* **Work to complete**: Starting at the line that contains "Se udvalget på HCSmykker.dk", print every remaining line of the entries, unchanged, and output nothing more.

* **Saved data entries**:
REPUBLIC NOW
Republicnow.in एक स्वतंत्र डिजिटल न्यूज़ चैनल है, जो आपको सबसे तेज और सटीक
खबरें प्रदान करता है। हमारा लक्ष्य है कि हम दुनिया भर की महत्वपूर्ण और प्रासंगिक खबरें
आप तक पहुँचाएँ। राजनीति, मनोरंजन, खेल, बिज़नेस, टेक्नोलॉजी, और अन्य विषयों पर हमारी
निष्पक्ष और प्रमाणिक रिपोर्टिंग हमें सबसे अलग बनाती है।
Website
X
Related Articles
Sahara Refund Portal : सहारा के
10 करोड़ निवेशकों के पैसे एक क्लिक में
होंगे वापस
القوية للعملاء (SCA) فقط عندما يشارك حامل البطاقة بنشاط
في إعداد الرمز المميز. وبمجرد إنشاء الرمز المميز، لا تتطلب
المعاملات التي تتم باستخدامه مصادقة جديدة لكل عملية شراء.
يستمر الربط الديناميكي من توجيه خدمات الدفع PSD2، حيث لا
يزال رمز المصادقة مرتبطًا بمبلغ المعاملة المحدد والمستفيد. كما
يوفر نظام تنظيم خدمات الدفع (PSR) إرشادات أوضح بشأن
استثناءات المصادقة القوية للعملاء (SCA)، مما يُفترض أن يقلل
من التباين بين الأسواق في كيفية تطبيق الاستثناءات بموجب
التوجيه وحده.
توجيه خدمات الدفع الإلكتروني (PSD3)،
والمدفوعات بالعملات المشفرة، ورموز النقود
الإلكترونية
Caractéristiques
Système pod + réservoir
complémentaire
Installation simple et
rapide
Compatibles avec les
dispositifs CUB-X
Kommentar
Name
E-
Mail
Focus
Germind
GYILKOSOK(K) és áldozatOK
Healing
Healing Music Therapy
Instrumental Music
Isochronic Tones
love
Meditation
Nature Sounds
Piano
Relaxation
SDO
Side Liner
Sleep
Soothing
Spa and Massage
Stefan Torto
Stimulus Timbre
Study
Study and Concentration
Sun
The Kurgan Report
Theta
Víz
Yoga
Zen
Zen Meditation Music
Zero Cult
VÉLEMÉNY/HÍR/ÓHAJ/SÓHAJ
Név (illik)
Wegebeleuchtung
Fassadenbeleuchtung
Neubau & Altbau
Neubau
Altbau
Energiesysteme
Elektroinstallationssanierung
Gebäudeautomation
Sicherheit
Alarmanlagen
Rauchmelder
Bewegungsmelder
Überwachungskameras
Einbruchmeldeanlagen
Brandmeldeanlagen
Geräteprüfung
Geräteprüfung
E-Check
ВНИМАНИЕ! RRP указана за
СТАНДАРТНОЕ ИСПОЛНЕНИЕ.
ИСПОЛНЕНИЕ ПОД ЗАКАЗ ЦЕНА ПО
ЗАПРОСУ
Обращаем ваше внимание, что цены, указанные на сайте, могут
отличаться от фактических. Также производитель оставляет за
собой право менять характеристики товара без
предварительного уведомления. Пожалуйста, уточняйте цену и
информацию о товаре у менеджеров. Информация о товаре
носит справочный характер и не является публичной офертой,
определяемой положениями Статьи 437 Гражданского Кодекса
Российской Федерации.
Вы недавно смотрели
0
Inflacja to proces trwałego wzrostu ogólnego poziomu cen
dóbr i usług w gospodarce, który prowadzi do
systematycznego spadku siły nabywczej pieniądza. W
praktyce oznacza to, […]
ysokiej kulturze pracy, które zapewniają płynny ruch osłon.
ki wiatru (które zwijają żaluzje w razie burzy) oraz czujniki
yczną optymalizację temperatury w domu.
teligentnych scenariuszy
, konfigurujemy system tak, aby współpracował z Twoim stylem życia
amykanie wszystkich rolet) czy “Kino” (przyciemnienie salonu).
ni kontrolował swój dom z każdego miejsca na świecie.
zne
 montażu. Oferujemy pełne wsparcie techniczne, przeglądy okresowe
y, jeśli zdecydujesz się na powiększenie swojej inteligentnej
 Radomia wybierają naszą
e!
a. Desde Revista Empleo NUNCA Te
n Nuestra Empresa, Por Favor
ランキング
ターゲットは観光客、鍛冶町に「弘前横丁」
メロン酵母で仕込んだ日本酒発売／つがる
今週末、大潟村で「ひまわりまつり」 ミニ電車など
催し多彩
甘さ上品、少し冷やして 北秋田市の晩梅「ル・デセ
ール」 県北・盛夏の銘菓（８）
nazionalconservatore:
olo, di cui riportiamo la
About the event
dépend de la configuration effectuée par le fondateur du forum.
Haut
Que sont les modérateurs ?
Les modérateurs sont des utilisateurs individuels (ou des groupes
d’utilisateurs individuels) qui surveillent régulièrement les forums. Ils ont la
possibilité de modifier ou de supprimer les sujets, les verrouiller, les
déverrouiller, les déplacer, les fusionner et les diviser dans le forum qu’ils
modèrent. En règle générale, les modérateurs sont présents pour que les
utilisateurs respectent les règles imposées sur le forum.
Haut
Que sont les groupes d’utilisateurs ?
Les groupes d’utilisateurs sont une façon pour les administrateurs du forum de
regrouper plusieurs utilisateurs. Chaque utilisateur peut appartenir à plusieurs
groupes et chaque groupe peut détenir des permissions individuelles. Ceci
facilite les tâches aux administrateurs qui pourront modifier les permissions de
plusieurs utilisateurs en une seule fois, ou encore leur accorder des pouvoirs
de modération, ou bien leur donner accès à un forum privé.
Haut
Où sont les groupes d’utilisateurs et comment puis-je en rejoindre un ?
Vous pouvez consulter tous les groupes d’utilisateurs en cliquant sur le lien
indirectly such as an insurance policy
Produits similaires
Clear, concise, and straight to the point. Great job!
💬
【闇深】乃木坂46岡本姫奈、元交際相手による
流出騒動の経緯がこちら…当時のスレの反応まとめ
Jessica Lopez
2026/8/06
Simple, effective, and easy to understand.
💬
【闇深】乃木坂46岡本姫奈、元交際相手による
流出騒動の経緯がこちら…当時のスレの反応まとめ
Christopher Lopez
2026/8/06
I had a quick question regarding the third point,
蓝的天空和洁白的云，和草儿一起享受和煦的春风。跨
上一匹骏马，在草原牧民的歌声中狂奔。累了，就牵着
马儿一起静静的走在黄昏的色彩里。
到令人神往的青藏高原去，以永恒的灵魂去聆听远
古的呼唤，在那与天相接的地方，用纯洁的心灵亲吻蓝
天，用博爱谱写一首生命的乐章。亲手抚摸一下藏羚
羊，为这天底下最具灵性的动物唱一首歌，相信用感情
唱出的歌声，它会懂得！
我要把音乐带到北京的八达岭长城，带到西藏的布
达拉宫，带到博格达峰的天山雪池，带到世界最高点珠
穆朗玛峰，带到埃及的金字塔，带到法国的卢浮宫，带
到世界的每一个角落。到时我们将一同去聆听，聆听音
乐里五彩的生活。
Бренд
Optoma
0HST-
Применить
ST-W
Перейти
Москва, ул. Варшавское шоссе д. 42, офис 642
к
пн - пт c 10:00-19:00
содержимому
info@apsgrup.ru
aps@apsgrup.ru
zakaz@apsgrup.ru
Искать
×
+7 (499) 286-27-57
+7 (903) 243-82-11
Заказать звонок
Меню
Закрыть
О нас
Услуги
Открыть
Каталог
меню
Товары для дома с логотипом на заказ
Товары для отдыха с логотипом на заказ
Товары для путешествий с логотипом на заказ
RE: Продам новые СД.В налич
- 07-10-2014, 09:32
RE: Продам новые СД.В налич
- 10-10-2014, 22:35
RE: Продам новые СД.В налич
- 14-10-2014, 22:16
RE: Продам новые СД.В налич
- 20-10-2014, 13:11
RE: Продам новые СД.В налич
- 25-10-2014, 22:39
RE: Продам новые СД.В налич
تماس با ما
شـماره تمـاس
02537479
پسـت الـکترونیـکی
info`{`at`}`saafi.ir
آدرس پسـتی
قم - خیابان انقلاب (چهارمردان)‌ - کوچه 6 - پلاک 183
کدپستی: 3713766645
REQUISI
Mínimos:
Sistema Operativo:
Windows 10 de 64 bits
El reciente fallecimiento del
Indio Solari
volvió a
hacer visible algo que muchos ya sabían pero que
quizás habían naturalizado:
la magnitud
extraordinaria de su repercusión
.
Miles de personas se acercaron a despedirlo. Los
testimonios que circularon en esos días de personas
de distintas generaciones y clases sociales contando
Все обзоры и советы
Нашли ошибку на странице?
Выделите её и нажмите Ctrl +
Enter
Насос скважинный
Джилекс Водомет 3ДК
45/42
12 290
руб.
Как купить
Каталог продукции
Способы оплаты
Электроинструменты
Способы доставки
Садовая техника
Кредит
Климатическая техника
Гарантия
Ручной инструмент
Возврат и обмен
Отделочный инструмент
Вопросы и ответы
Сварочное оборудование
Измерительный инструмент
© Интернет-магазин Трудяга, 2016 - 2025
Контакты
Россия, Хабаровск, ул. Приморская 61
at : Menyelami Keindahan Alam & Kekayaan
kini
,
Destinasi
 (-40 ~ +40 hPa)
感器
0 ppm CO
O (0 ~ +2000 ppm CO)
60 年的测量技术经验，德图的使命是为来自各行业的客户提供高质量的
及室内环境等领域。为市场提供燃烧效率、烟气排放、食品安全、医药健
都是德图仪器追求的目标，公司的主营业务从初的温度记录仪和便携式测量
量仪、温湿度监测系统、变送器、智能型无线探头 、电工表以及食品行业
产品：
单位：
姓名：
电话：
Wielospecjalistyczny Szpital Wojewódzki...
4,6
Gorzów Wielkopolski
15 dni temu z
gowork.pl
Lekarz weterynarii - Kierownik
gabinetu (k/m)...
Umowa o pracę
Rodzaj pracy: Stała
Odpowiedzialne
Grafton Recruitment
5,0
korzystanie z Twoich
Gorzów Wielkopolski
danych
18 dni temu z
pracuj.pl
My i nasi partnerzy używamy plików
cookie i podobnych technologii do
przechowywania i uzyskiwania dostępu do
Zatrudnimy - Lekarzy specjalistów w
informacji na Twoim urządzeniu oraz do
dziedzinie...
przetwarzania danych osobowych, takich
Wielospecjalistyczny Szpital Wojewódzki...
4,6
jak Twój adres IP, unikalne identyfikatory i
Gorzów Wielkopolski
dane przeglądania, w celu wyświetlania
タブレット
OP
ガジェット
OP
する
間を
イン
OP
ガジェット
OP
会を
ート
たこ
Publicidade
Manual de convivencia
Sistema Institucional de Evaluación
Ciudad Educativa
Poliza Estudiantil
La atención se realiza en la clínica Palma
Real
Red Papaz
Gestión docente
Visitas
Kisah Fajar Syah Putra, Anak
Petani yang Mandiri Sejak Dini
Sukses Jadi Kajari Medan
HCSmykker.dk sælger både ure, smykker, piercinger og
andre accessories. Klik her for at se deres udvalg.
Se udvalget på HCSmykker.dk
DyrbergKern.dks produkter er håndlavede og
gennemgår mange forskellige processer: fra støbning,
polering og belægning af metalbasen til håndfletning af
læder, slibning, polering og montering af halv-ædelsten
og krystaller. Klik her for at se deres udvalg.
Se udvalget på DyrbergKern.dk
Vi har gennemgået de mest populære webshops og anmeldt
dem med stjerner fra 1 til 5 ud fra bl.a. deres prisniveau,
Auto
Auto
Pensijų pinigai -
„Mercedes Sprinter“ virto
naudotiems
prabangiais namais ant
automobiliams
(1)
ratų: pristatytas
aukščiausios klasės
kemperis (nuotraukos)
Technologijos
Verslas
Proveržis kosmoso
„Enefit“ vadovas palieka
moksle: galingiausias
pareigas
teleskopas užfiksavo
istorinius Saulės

* **Finished exercise**:
Se udvalget på HCSmykker.dk
DyrbergKern.dks produkter er håndlavede og
gennemgår mange forskellige processer: fra støbning,
polering og belægning af metalbasen til håndfletning af
læder, slibning, polering og montering af halv-ædelsten
og krystaller. Klik her for at se deres udvalg.
Se udvalget på DyrbergKern.dk
Vi har gennemgået de mest populære webshops og anmeldt
dem med stjerner fra 1 til 5 ud fra bl.a. deres prisniveau,
Auto
Auto
Pensijų pinigai -
„Mercedes Sprinter“ virto
naudotiems
prabangiais namais ant
automobiliams
(1)
ratų: pristatytas
aukščiausios klasės
kemperis (nuotraukos)
Technologijos
Verslas
Proveržis kosmoso
„Enefit“ vadovas palieka
moksle: galingiausias
pareigas
teleskopas užfiksavo
istorinius Saulės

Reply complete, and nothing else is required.